"Scanning Contents" Phase of Syncronization Abysmally Slow

Describe your issue in detail

I’m currently working on importing a lot of data into my Pydio Cells instance. For the most part, this is fine, especially for smaller files. However, today I am currently working on video files, and it takes about 15 minutes to “scan” even just a 350 MiB video file, and considering I’m wanting to import over 500 movies into it, you can probably see why I am beginning to feel a bit concerned.

To perform these tasks, I am using the legacy “Import Existing Data” DataSource type.

It’s worth noting that I have ticked the “Use Native Etags” box in the Advanced Options of the DataSource (primarily cause I had issues with it unticked, but this is out of the scope of this topic) so I don’t really know what could be taking so long.

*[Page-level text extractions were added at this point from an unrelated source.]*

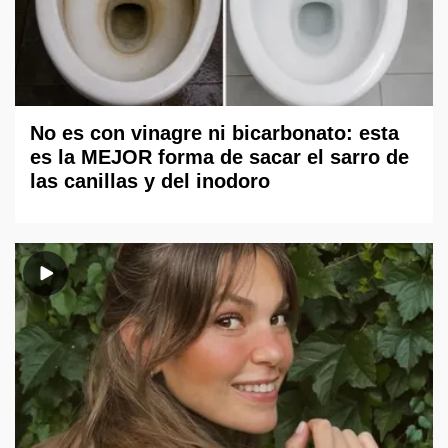
No es con vinagre ni bicarbonato: esta
es la MEJOR forma de sacar el sarro de
las canillas y del inodoro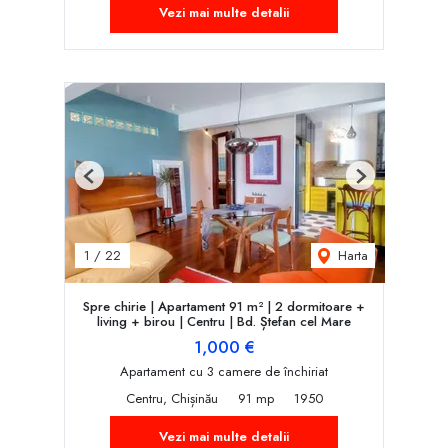
Vezi mai multe detalii
Previous
Next
Harta
1
/
22
Spre chirie | Apartament 91 m² | 2 dormitoare +
living + birou | Centru | Bd. Ștefan cel Mare
1,000 €
Apartament cu 3 camere de închiriat
Centru, Chișinău
91 mp
1950
Vezi mai multe detalii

What I’m hoping to gain out of this topic is more insight into what this “scanning” is, and whether it’s something that can be skipped or changed in some way. I’m new to Pydio Cells, so I apologize if my questions are answered elsewhere, but I’m unsure where else to look, and I see no similar topics on the forum, nor issues on GitHub, or mentions in the documentation. I’m also hoping to fix another issue where it seems to occasionally “cancel” itself midway through (although I should probably put this in another topic, and I probably will after I sleep).

To show what I mean, this is on episode 19 of a show. I have been checking on it periodically to make sure it’s still working. Occasionally it fails, with the error message saying “context canceled,” even though I never canceled it. Luckily when I press Re-Synchronize, it seems to pick back up where it left off, but it’s still rather annoying to have to check on it every so often just to make sure it’s still working. All in all, I’ve probably been waiting 3 hours.

What version of Cells are you using?

Pydio Cells Home Edition 4.4.0 (02218f0a100cdc10c932e57c3bac9923bd799df1) linux/arm

What is the server OS? Database name/version??

OS: DietPi v9.2.1
Database: MariaDB Ver 15.1

What steps have you taken to resolve this issue already?

I have looked through the documentation to see what this could be. The only possibly relevant thing I can find in the documentation has to do with scanning for malware, but I am unsure whether that is the same thing.

Here’s an example of the “context cancelled” error. Nothing shows up in the log, so I just hit “Re-Sync.”

EDIT: I was wrong, I did end up finding it in the logs in the scheduler, but it didn’t provide much useful info: Error while running action actions.tree.cells-hash - context canceled

To make it short, the scanning operation computes a unique hash (signature) of each file required for further resync. It is requiring some CPU, and it’s parallelized on multiple CPUs… What’s your hardware for that? Anyway to provide more resource on your server ?
As for the “context canceled”, it has probably to be read as a timeout. The resync operation does have a default timeout to avoid being locked. So if scanning every video is super-long, this is not really surprising.

Makes sense. That said, a hash does show up even if it has not yet been scanned… I dunno.

Is it possible to lengthen the timeout? I am running it on a lower-end machine (a Pine H64), and this is my only issue I have with Cells itself.